A study by Gilson et al. [10] demonstrated that the latest version of the ChatGPT model outperformed pre-vious versions by 8.15% in answering questions from AMBOSS (a publicly available database of questions for medical students) and National Board of Medical Examiners (NBME) database. The study also found that logical reasoning for ChatGPT’s answer choices was present in 100% of the results from the NBME datasets, even when they did not align with the answer key.

In our study, we identified that questions, for which ChatGPT provided correct answer, had a significantly higher confidence index. Therefore, the confidence index can be considered a parameter indicating a higher likelihood of ChatGPT providing a correct answer (Figure 2). Discrepancies between the obtained results are likely attributed to differences in the quality, complexity, and specificity of the presented test questions as well as a potential language barrier since Polish is not the primary language for the ChatGPT model. It can be concluded that, given equal access to training resources and training time, the Polish specialist exam is significantly more challenging than the Canadian Royal College exam. Furthermore, it is reasonable to assume that if the Polish radiology textbooks recommended for studying for the specialty exam were more readily available in an online format, ChatGPT would be more likely to utilize the data from these textbooks in its training, therefore improving its ability to handle questions from the NSE.

Conclusions

Based on the presented results, it can be concluded that the performance of the ChatGPT model in passing the specialist in radiology and imaging diagnostics examination in Poland remains uncertain. In our experiment, the model did not achieve the minimum score required for a passing grade, although it came close in certain cate-gories. To truly assess the effectiveness of ChatGPT in successfully passing the specialty exam, further testing using official questions provided by the Centre for Medical Exa-minations is necessary.

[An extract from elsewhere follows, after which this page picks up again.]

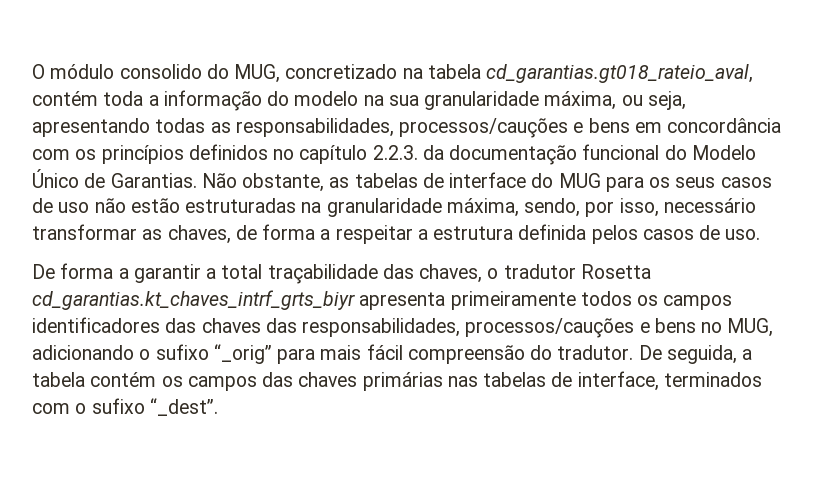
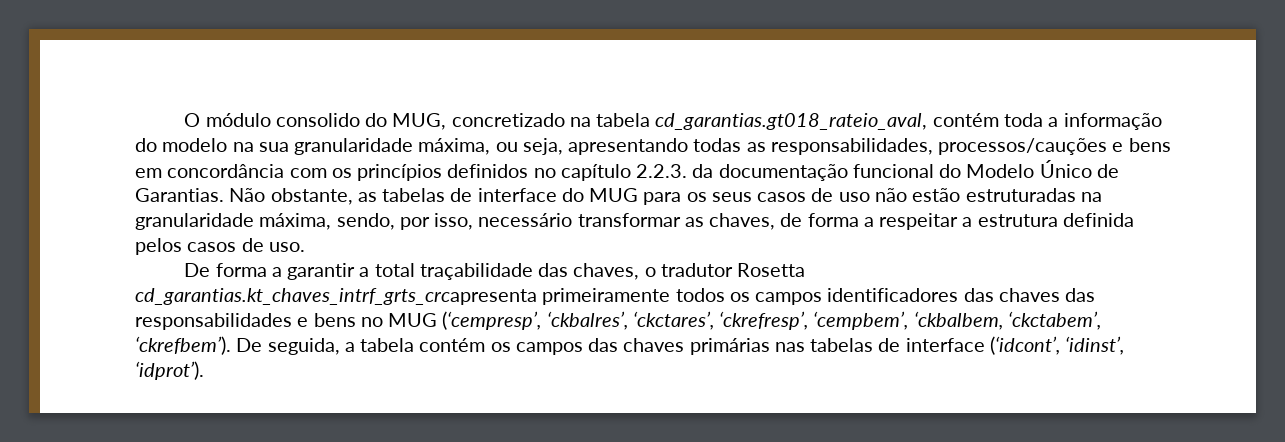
[32,290,446,310] cd_garantias.kt_chaves_intrf_grts_biyr apresenta -> [135,288,537,305] cd_garantias.kt_chaves_intrf_grts_crcapresenta
[302,318,635,338] responsabilidades, processos/cauções -> [135,313,292,330] responsabilidades
[727,318,774,337] [32,344,634,364] MUG, adicionando o sufixo “_orig” para mais fácil compreensão do tradutor. -> [388,311,1101,330] [135,336,231,355] MUG (‘cempresp’, ‘ckbalres’, ‘ckctares’, ‘ckrefresp’, ‘cempbem’, ‘ckbalbem, ‘ckctabem’, ‘ckrefbem’).
[577,371,762,391] [32,398,218,416] interface, terminados com o sufixo “_dest”. -> [905,336,1125,355] [135,361,204,380] interface (‘idcont’, ‘idinst’, ‘idprot’).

When evaluating the usefulness of ChatGPT, factors such as, the level of difficulty of the exam, the specific types of questions that posed the greatest challenges, and the availability of recommended scientific sources for studying for the NSE, should also be taken into consideration. It is possible that future versions of the ChatGPT model may perform better in addressing requirements of the NSE, but currently, there is no evidence to support this claim. Further research and testing of ChatGPT on the passing rates of state examinations in radiology are necessary to gain a more comprehensive understanding of its capabilities.